Corrió mucho tiempo por la ciudad el rumor de su obsesión por la muerte, de su trato con las oscuridades más profundas del alma, de su afición a las sombras, las cosas vetustas y decadentes, los lugares ruinosos y el maullido de los gatos negros. Si en su niñez fue llamada “la alondra herida” por la belleza de su canto mientras cumplía con las abluciones matinales, en la madurez, una vez alcanzado el reconocimiento popular por sus elegías, corrió paralelamente la voz de su condición de bruja, acusación que la persiguió hasta el último día. Pero, como ella misma confesó a una gaceta cultural, desde pequeña mantuvo una estrecha relación con la Parca. Este influjo fúnebre la acompañó siempre, al punto de volcarse en su poesía, especialmente en Odas mortales, plaquette de la que muchos críticos han afirmado que roza las más depuradas cotas de la lírica local. Los siguientes versos: Oh vino, dame tu sombra en mis pupilas/ bébeme brevemente hasta nacerme/ deja que el viento pise mis ojos/ con sus patas de carnero dan cuenta de la búsqueda metafísica, en ocasiones esotérica que guió su destino.

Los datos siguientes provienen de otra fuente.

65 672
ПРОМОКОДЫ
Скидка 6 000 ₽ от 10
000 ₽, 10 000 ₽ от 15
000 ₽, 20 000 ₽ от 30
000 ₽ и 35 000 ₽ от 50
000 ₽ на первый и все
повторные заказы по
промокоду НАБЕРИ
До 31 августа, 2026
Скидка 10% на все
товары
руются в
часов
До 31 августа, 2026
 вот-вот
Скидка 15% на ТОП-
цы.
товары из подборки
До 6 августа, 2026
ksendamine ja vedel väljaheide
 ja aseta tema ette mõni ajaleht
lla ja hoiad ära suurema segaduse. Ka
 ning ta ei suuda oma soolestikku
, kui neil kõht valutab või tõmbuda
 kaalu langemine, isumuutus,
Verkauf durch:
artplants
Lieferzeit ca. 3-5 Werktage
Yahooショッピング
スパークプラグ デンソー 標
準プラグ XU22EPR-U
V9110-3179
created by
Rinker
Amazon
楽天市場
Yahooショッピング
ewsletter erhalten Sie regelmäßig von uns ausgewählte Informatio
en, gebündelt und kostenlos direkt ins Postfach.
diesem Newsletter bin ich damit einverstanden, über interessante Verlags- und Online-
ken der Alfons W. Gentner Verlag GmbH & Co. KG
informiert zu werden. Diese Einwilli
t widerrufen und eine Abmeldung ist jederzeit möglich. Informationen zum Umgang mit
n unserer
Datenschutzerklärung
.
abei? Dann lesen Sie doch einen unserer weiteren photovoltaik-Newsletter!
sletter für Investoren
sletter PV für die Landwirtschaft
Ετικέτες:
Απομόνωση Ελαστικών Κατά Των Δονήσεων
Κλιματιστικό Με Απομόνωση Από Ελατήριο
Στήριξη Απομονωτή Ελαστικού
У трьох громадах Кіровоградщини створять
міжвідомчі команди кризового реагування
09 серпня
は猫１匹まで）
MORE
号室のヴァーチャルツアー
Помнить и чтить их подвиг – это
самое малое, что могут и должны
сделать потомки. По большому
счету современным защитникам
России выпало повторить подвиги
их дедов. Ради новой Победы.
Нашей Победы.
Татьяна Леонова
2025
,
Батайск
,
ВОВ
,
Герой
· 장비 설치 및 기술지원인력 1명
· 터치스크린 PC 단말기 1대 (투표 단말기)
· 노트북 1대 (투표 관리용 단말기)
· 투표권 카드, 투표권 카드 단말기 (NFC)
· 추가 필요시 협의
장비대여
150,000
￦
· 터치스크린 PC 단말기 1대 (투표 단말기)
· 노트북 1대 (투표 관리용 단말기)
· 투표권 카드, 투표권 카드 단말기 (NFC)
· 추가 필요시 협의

Digo esto porque en el mismo volumen pueden encontrarse también invocaciones a fuerzas sobrenaturales y conjuros, como en el famoso “Exordio de Mr. Crowley” o la hermética “Oración al Belcebú interior”.
Nuestra Condesa nos dejó la ausencia de su canto pero pronto se nos hará diáfano el misterio de su partida. Mañana —al cumplirse cinco décadas de su viaje y según instrucciones anotadas en la página final de su último cuaderno— cuando miremos de frente la esfera radiante del sol veremos su alma quemándose en el infierno; yo comprenderé por fin mi papel en esta farsa y todos escucharemos el anatema que, desposada con Astaroth, la propia Condesa prometió componer para los poetas.